**Yang Diharapkan:** Sajikan semua baris dari awal entri hingga baris yang memuat "Защитная спецодежда", termasuk baris itu sendiri, sebagai tabel Markdown dengan kolom "Nomor" dan "Baris Entri", tanpa baris kosong. Gambar tidak perlu dimasukkan ke dalam jawaban.

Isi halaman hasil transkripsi
+-------+

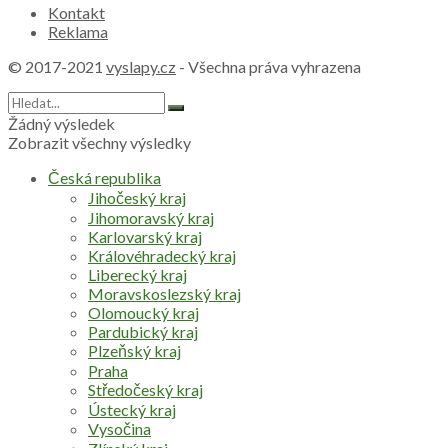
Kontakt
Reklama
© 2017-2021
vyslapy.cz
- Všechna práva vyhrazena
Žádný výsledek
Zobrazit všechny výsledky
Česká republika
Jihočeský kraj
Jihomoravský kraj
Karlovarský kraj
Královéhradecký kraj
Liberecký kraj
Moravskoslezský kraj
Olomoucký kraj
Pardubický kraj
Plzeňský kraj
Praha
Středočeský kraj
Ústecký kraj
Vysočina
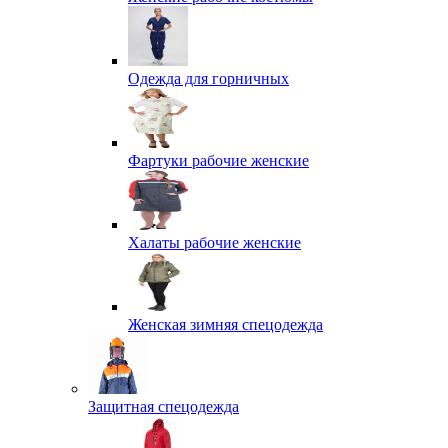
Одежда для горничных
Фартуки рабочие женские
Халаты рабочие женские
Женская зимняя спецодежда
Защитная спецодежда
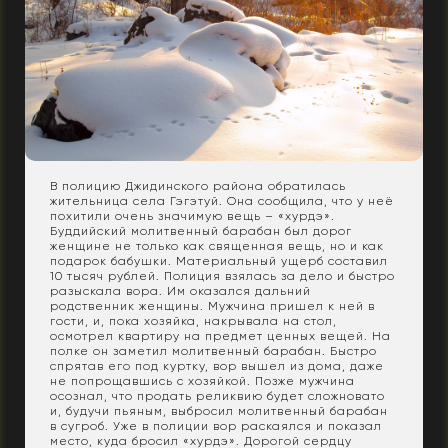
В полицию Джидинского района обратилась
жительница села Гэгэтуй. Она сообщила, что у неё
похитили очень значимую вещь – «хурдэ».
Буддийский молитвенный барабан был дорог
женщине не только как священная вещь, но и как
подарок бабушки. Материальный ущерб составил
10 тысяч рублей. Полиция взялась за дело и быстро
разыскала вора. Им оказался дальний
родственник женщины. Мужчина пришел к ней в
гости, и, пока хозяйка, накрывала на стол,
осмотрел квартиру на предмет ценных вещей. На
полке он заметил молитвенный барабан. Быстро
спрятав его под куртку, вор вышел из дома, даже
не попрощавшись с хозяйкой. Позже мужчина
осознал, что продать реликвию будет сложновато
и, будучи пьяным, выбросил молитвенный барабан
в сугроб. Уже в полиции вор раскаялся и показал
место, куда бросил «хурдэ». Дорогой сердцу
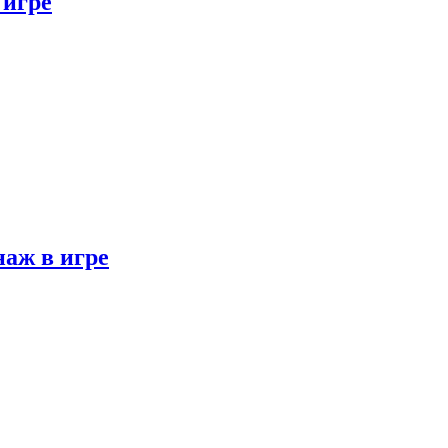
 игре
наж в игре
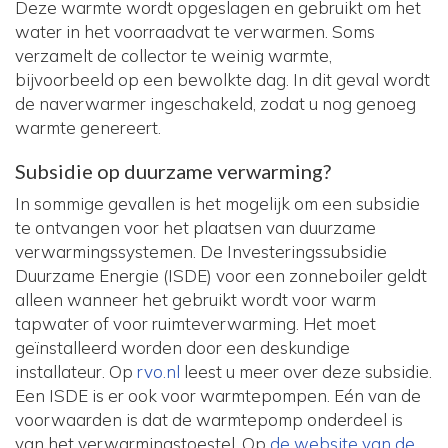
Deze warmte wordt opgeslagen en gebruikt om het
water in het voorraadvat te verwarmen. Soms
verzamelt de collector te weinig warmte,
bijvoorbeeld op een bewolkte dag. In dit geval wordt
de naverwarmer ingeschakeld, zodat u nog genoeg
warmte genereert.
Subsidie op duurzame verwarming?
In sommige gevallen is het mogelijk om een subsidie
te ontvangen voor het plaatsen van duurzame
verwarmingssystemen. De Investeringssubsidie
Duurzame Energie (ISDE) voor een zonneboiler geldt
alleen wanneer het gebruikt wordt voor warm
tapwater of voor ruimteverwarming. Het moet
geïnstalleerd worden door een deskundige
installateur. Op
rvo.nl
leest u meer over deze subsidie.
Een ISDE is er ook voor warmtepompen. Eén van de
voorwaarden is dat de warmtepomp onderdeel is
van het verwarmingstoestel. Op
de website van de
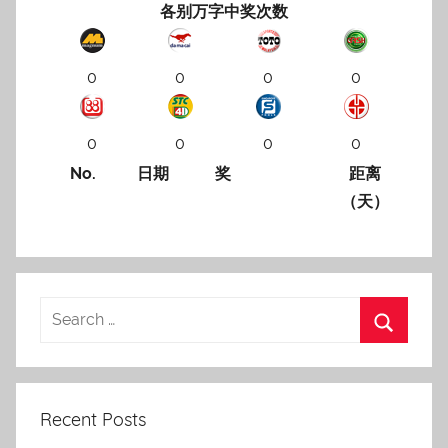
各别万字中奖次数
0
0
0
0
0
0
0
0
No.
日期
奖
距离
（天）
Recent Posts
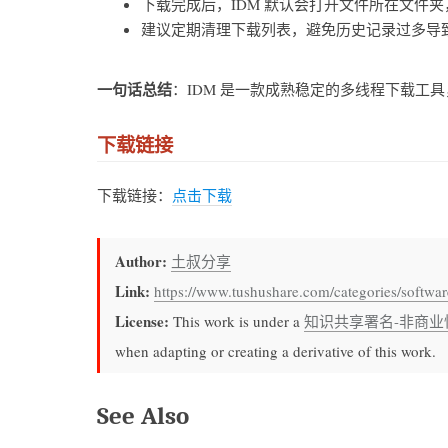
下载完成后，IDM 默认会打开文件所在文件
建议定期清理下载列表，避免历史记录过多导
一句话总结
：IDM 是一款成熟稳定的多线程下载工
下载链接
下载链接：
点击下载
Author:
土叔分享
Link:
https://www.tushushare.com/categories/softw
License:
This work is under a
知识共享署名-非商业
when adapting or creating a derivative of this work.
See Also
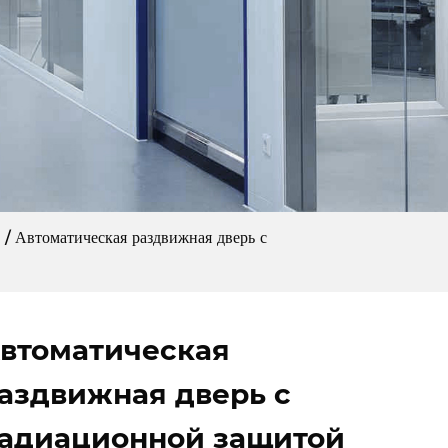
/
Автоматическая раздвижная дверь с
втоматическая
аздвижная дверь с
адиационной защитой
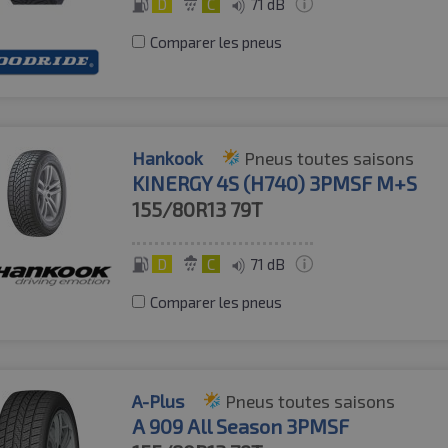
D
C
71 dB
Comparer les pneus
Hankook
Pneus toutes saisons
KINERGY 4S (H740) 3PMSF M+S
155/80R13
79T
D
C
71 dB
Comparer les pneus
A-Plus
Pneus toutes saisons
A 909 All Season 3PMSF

+-------+

**Jawaban Latihan:**
| Nomor | Baris Entri |
|---|---|
| 1 | Kontakt |
| 2 | Reklama |
| 3 | © 2017-2021 |
| 4 | vyslapy.cz |
| 5 | - Všechna práva vyhrazena |
| 6 | Žádný výsledek |
| 7 | Zobrazit všechny výsledky |
| 8 | Česká republika |
| 9 | Jihočeský kraj |
| 10 | Jihomoravský kraj |
| 11 | Karlovarský kraj |
| 12 | Královéhradecký kraj |
| 13 | Liberecký kraj |
| 14 | Moravskoslezský kraj |
| 15 | Olomoucký kraj |
| 16 | Pardubický kraj |
| 17 | Plzeňský kraj |
| 18 | Praha |
| 19 | Středočeský kraj |
| 20 | Ústecký kraj |
| 21 | Vysočina |
| 22 | Одежда для горничных |
| 23 | Фартуки рабочие женские |
| 24 | Халаты рабочие женские |
| 25 | Женская зимняя спецодежда |
| 26 | Защитная спецодежда |